> _Passage provided_
[ExI] Fwd: The New Speed of Money, Reshaping Markets

Keith Henson hkeithhenson at gmail.com
Sun May 1 14:06:33 UTC 2011


Closely related to the recent threads here:

"One debate has focused on whether some traders are firing off fake
orders thousands of times a second to slow down exchanges and mislead
others. Michael Durbin, who helped build high-frequency trading
systems for companies like Citadel and is the author of the book “All
About High-Frequency Trading,” says that most of the industry is
legitimate and benefits investors. But, he says, the rules need to be
strengthened to curb some disturbing practices.

“Markets are there for capital formation and long-term investment, not
for gaming,” he says.

"As it tries to work out the implications of the technology, the
S.E.C. is a year into a continuing review of the new market
structure."

Keith

http://www.nytimes.com/2011/01/02/business/02speed.html?src=busln
============================================================
January 1, 2011

The New Speed of Money, Reshaping Markets

By GRAHAM BOWLEY

Secaucus, N.J.

> _Direction_
According to the post on high-frequency trading, what book did Michael Durbin write? The records have no part in this.

> _Data excerpts_
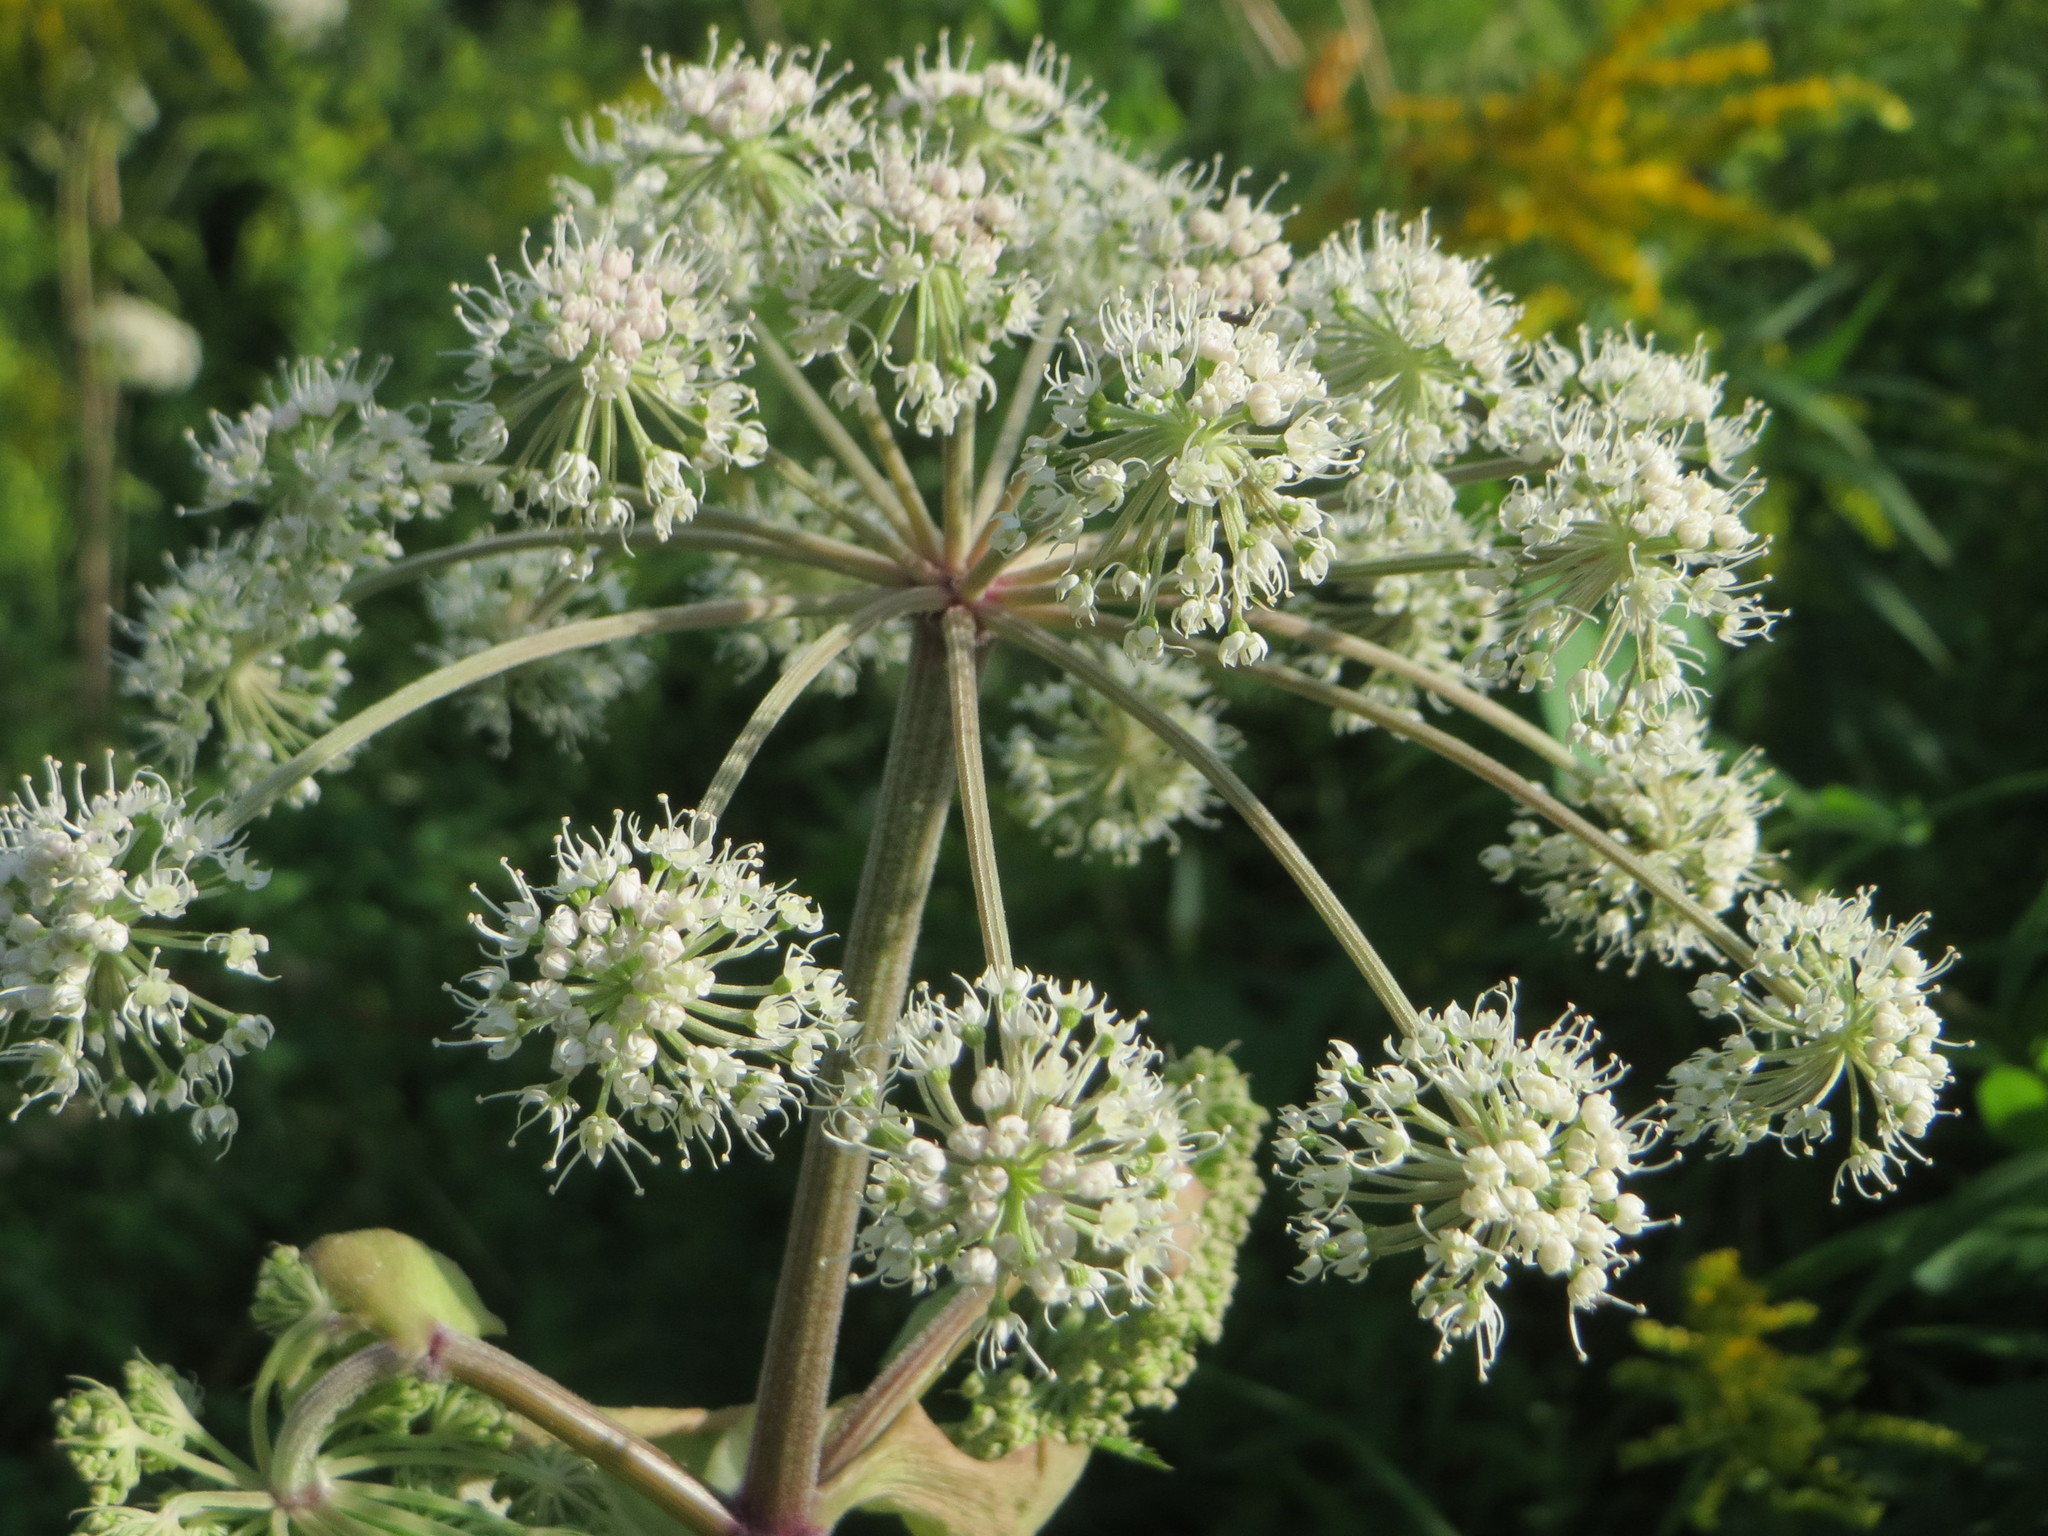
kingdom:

* * *

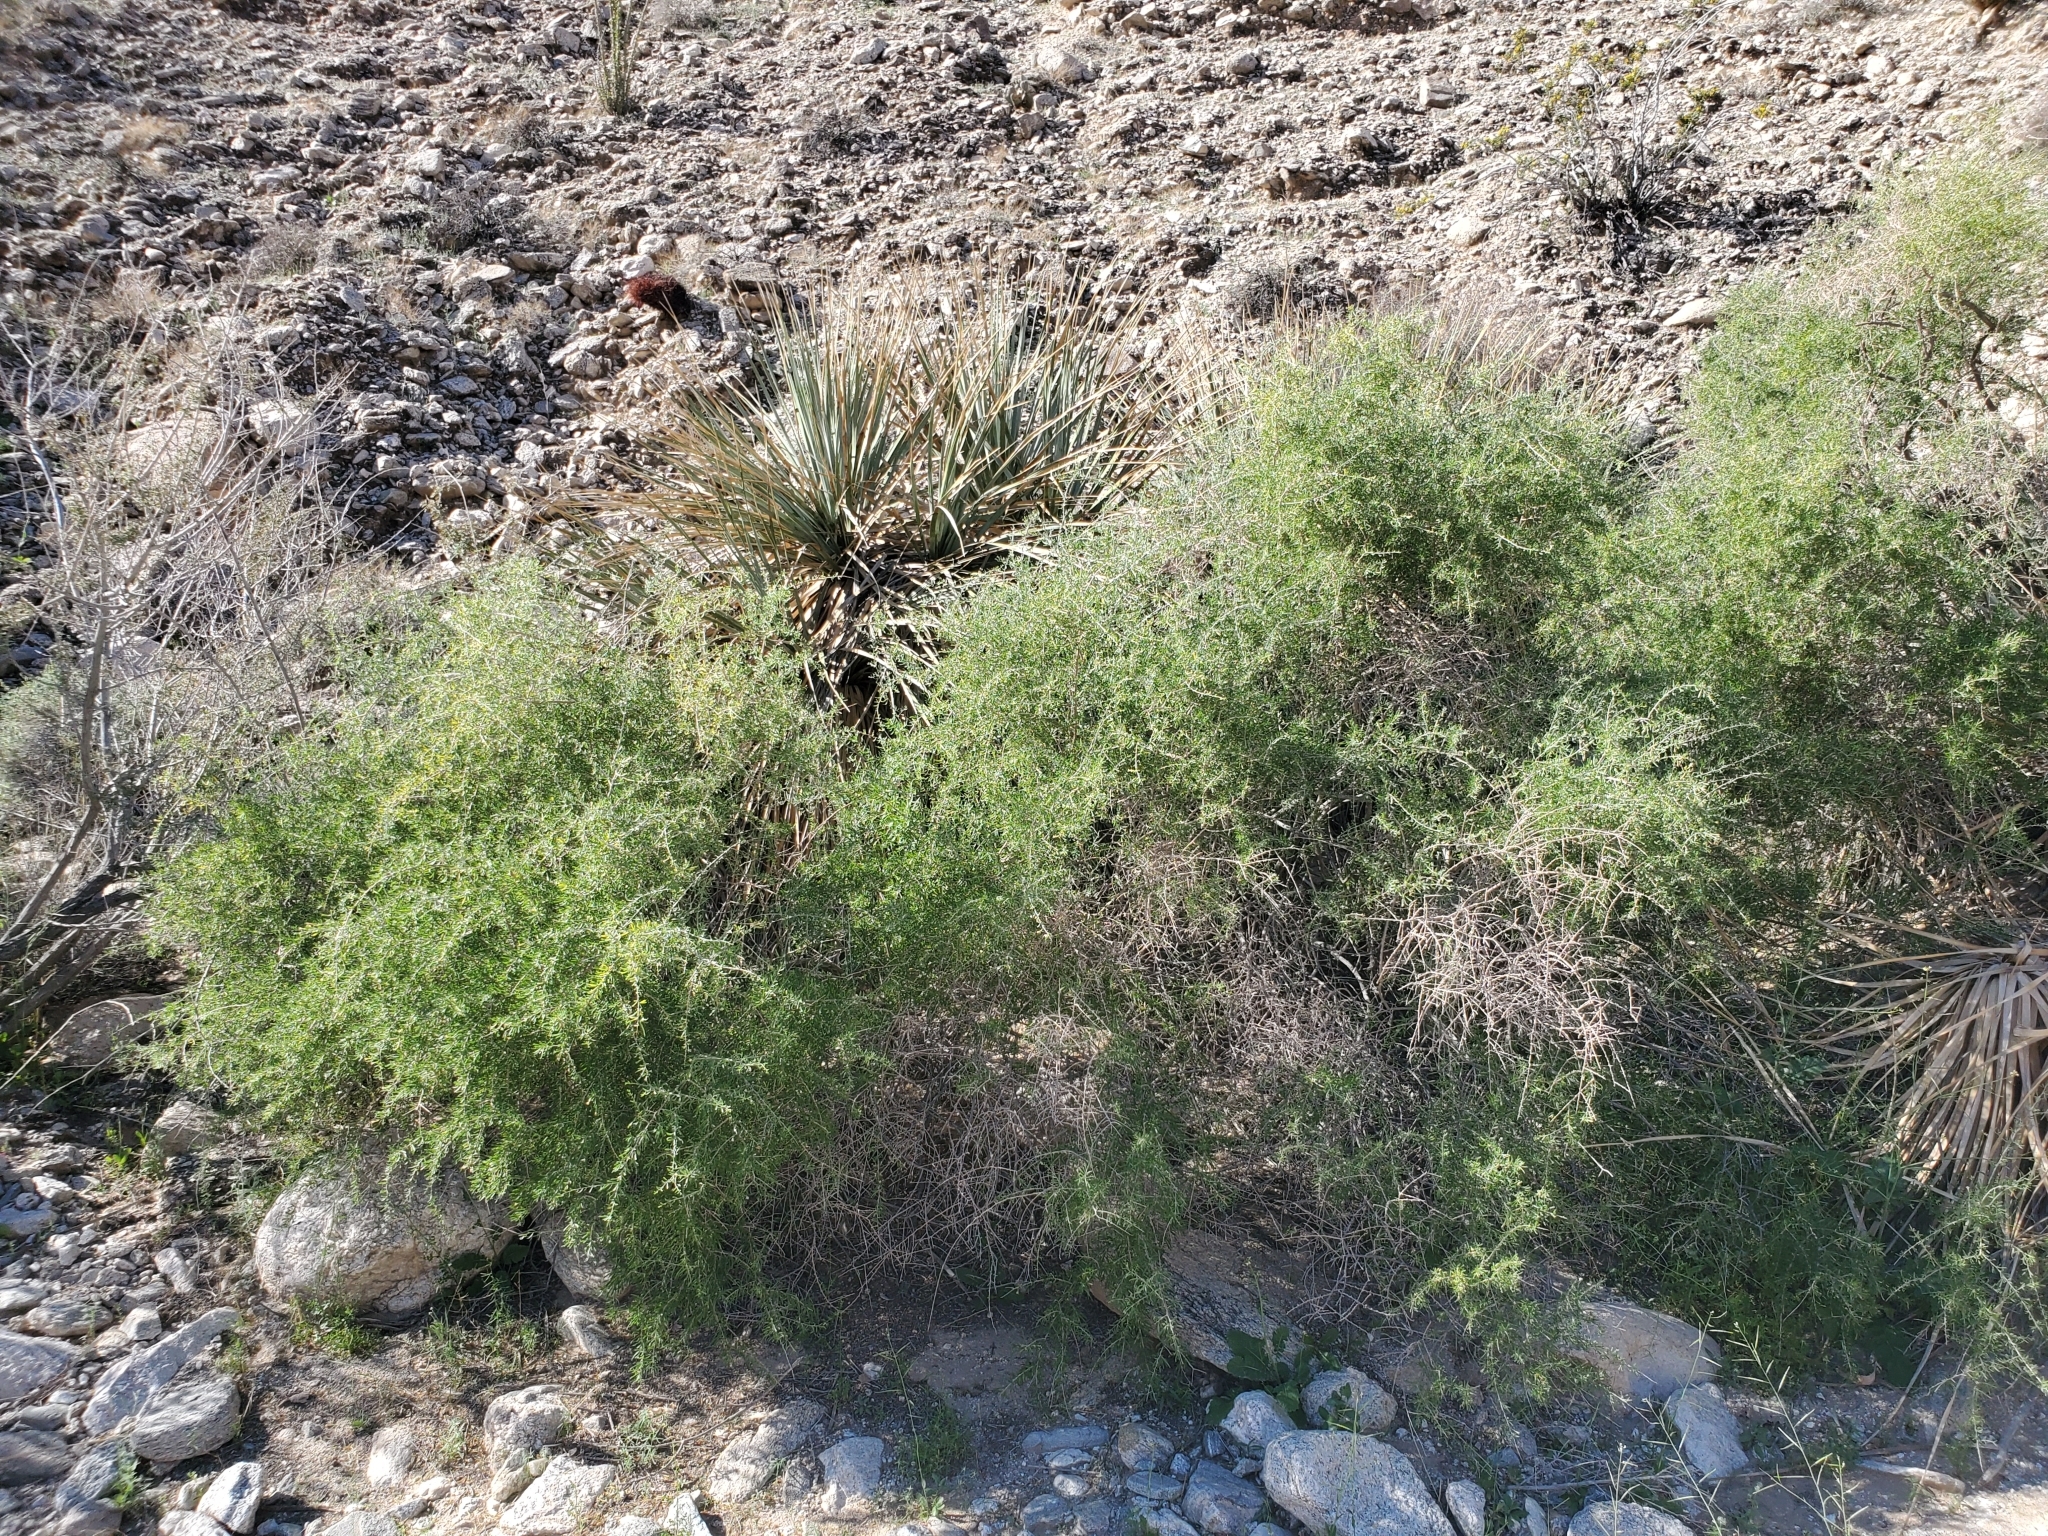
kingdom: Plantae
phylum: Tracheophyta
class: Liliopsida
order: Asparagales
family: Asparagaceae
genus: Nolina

> _Solution for this problem_
“All About High-Frequency Trading”